Polk County Appraisal website even mentions this:



Seems a little silly to sell a house over this (surely she will lose more money in fees by selling this house and buying a new one?), but I don't know anything about her financial situation.
That was my first thought, she didn't file for homestead exemption.

But it looks like it could also be that she just expected the same property taxes the previous owner paid. Since Florida property tax can only increase 3% per year and is reset to market value when the property is sold, that would result in a pretty big increase if the previous owner lived there for several years.
 

tokkun

Member
Oct 27, 2017
5,462
Why is property taxed in the first place? Haven't your dollars spent buying the house already been taxed?

Homeowners are already getting massive government subsidies in the form of favorable loan terms, mortgage interest deduction from income tax, and no capital gains tax on the profit from selling. So I wouldn't really worry about asking if property tax is unfair.
 

maigret

Member
Jun 28, 2018
3,264
That was my first thought, she didn't file for homestead exemption.

But it looks like it could also be that she just expected the same property taxes the previous owner paid. Since Florida property tax can only increase 3% per year and is reset to market value when the property is sold, that would result in a pretty big increase if the previous owner lived there for several years.

Yeah I think that's what happened. That assessment cap of 3% a year was re-assessed to market value when the title was transferred to the new owner. So most likely as a new home buyer she got screwed.

Polk County mentions this as a warning:
If you are buying a home in which the seller had a homestead exemption, you should be aware that the seller's assessed value may be artificially low due to the "Save Our Homes" limitation on the increase in assessed value. When the property is sold, this limitation is removed and the property is appraised at market value for the next tax year. This fact may result in a significant increase in taxes.

I wonder if her realtor or whomever didn't inform her about this.
 

Sonicbug

Member
Oct 26, 2017
1,432
The Void, MA
I don't know how Florida works, but in Massachusetts a jump that high could only be the result of substantial home improvements or rezoning. Prop 2 1/2 limits how much a town can tax a property unless the citizens vote to override it.
 

oni_saru

Avenger
Oct 26, 2017
831
This was one thing I was dreading as we got closer to the end of the year.

But i think my loan guy set up our loan in such a way we didn't have to owe any taxes. In fact, looks like we overpaid in taxes so we are getting a refund.

We survived the first year thankfully. Amd with our homestead approved, we should be good.
 

Minions

Member
Oct 25, 2017
444
This happens on new builds. If they are built the same year you buy, taxes are appraised at land value only, due to there being no house when the appraisal occurs.
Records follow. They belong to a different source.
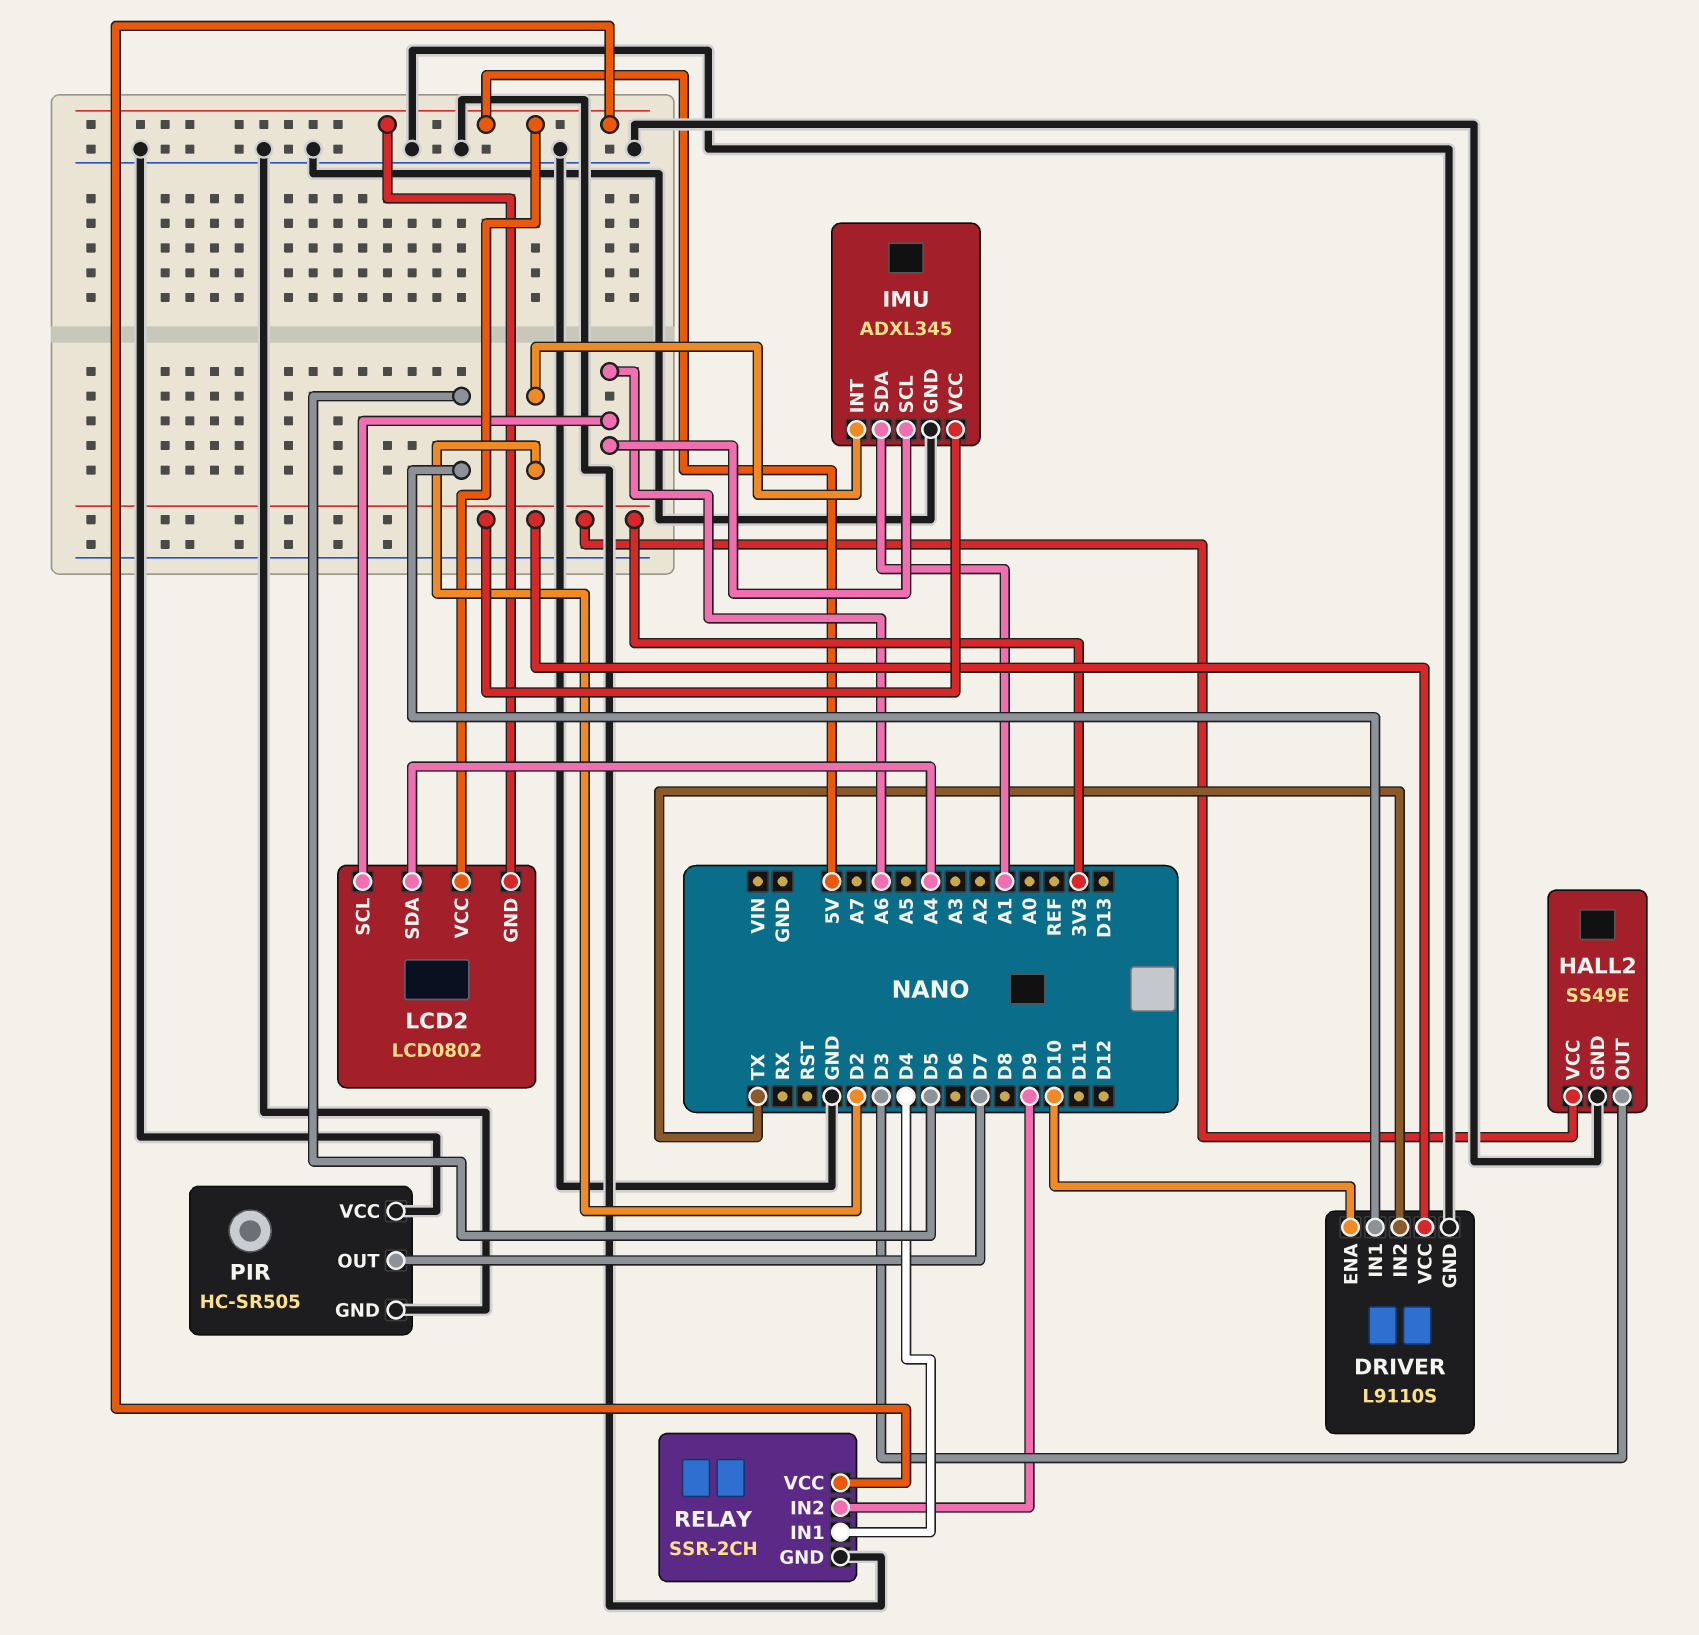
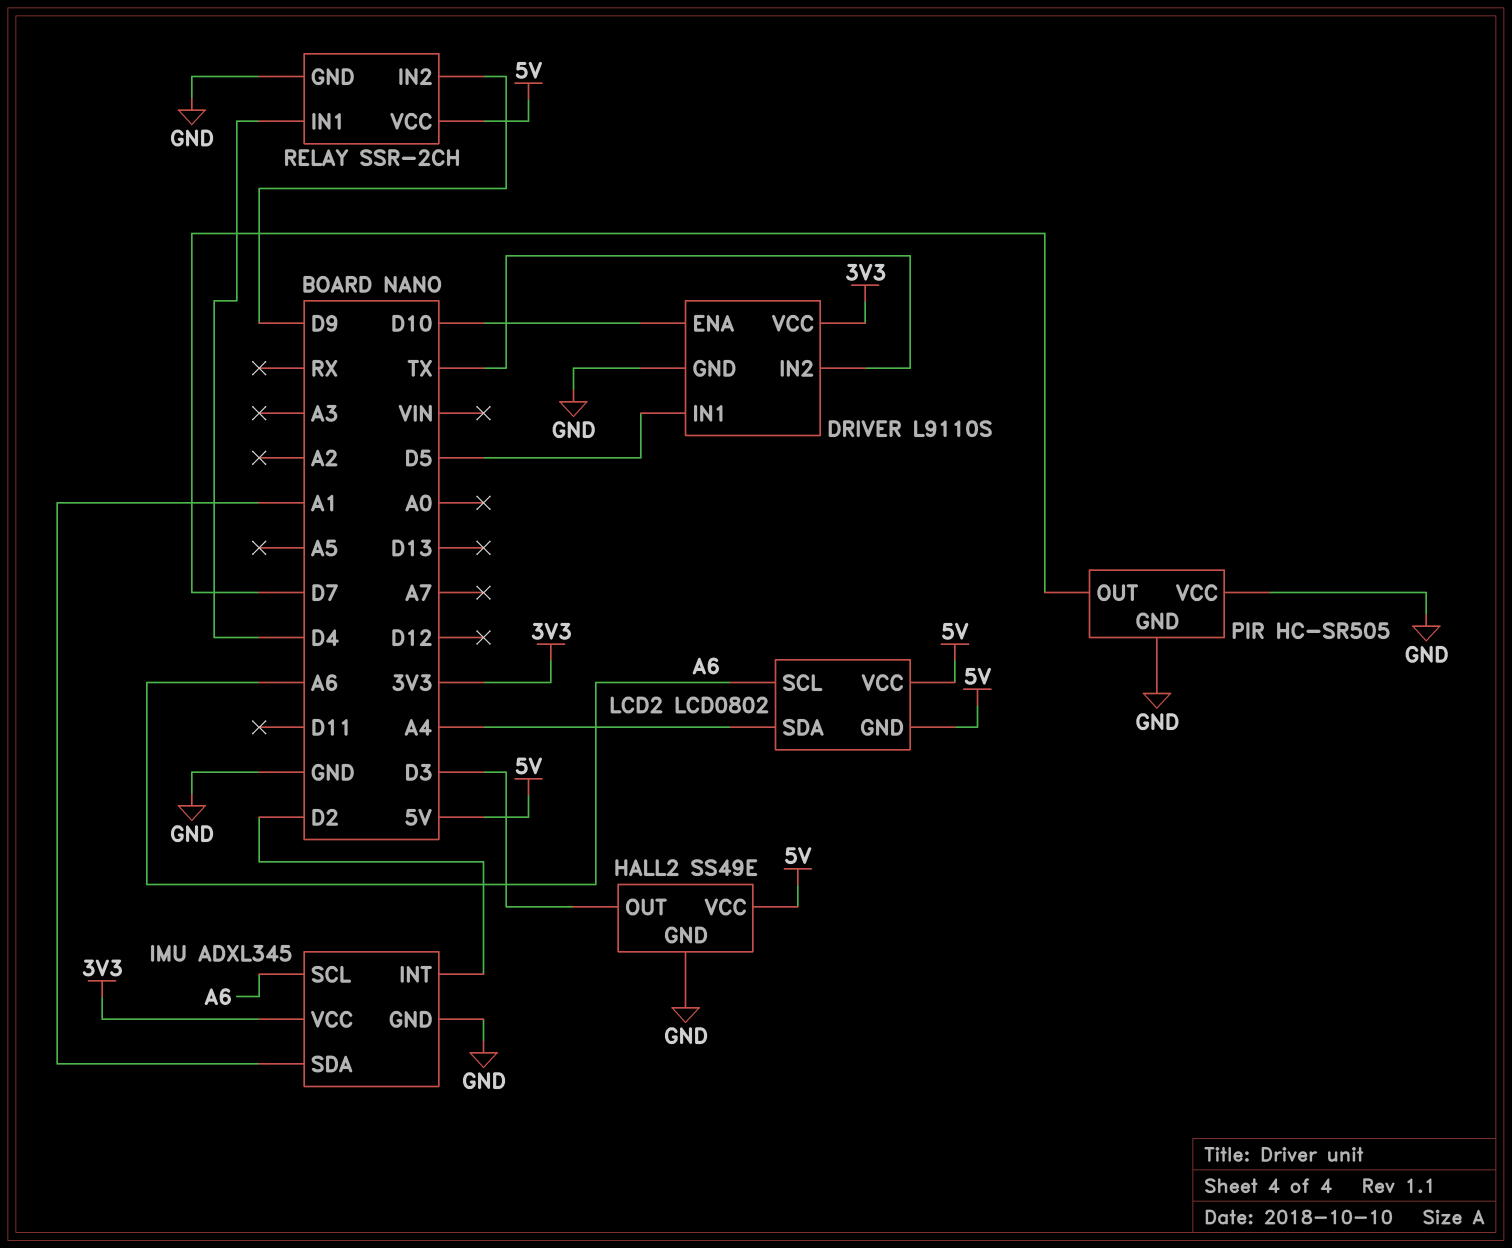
HALL2 pin VCC: 3V3 -> 5V

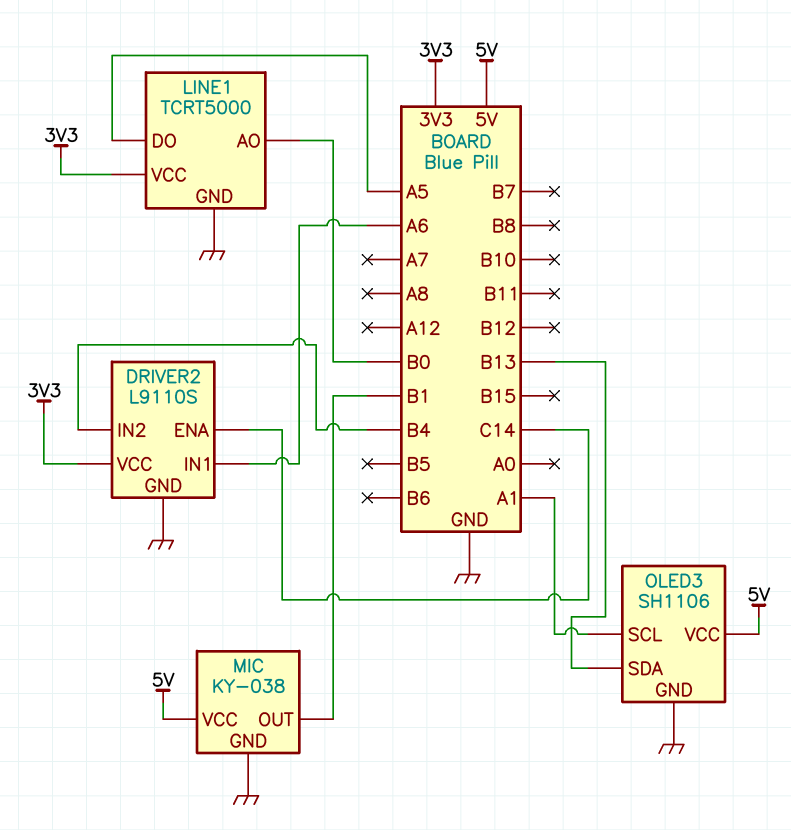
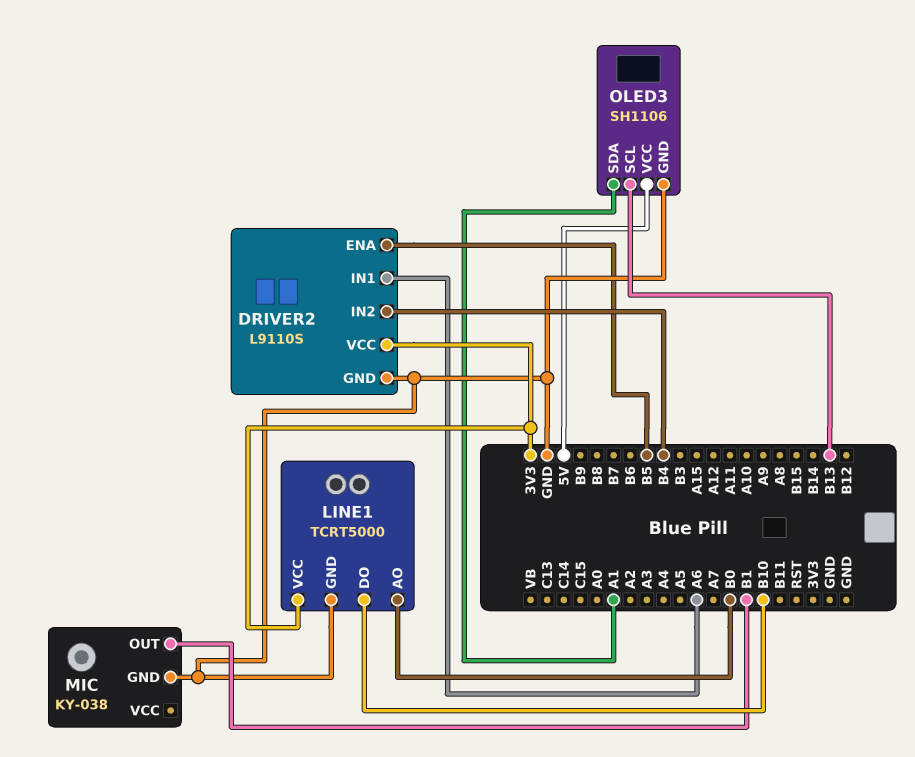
DRIVER2 pin ENA: C14 -> B5
LINE1 pin DO: A5 -> B10
MIC pin VCC: 5V -> none
OLED3 pin SCL: A1 -> B13
OLED3 pin SDA: B13 -> A1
The following year you get hit with the land and house value since it now exists at the time they do the appraisal. The difference in taxes will be thousands of dollars. Just reads like this lady spent everything she had to buy the house, had no emergency fund or anything left over.
This is just the case of someone who skipped pretty much every safety net and still bought a property.

As far as the homestead exemption, it can only be filed the year after you purchase the property (if it is after the appraisal occured), and it won't take affect until the 2nd tax period.